─── Source information ───

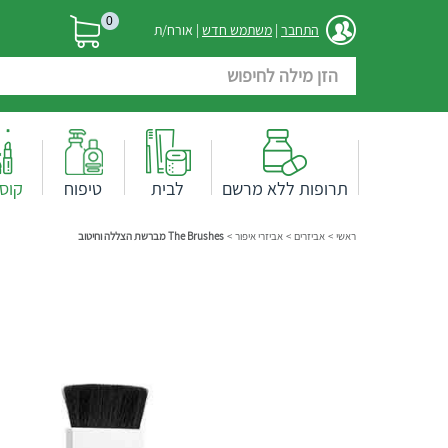
0
התחבר
|
משתמש חדש
| אורח/ת
תרופות ללא מרשם
לבית
טיפוח
קוס
ראשי
>
אביזרים
>
אביזרי איפור
>
The Brushes מברשת הצללה וחיטוב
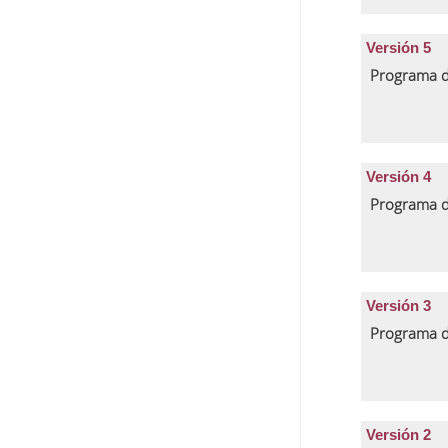
Versión 5
Programa d
Versión 4
Programa d
Versión 3
Programa d
Versión 2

───

Only the lines from the one containing "תרופות ללא מרשם" through the end of the records should be copied, exactly and with both ends included; the pictures should not.

תרופות ללא מרשם
לבית
טיפוח
קוס
ראשי
>
אביזרים
>
אביזרי איפור
>
The Brushes מברשת הצללה וחיטוב
Versión 5
Programa d
Versión 4
Programa d
Versión 3
Programa d
Versión 2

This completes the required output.